- **What to work on**:
Whenever a line contains the string "Biblia", copy it out of the entries.

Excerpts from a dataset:
┌──

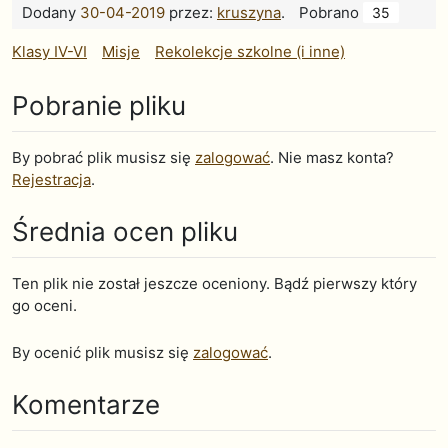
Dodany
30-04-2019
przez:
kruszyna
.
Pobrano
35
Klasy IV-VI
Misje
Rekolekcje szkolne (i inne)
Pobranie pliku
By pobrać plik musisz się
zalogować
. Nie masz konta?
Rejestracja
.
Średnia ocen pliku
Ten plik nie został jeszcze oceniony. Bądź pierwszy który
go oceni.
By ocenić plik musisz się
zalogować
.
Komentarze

└──
┌──

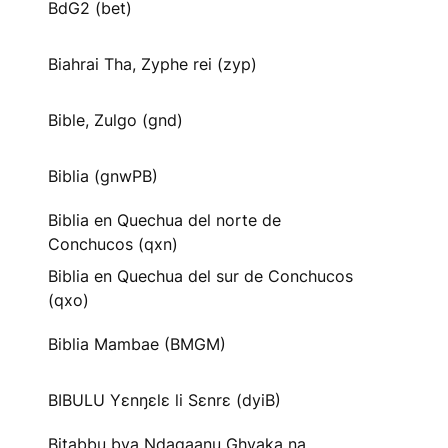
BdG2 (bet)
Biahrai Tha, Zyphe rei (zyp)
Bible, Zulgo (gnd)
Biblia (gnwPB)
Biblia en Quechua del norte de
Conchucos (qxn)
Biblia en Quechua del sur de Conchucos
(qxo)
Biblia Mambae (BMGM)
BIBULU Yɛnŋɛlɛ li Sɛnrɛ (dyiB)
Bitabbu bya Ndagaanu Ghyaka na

└──

- **Task result**:
Biblia (gnwPB)
Biblia en Quechua del norte de
Biblia en Quechua del sur de Conchucos
Biblia Mambae (BMGM)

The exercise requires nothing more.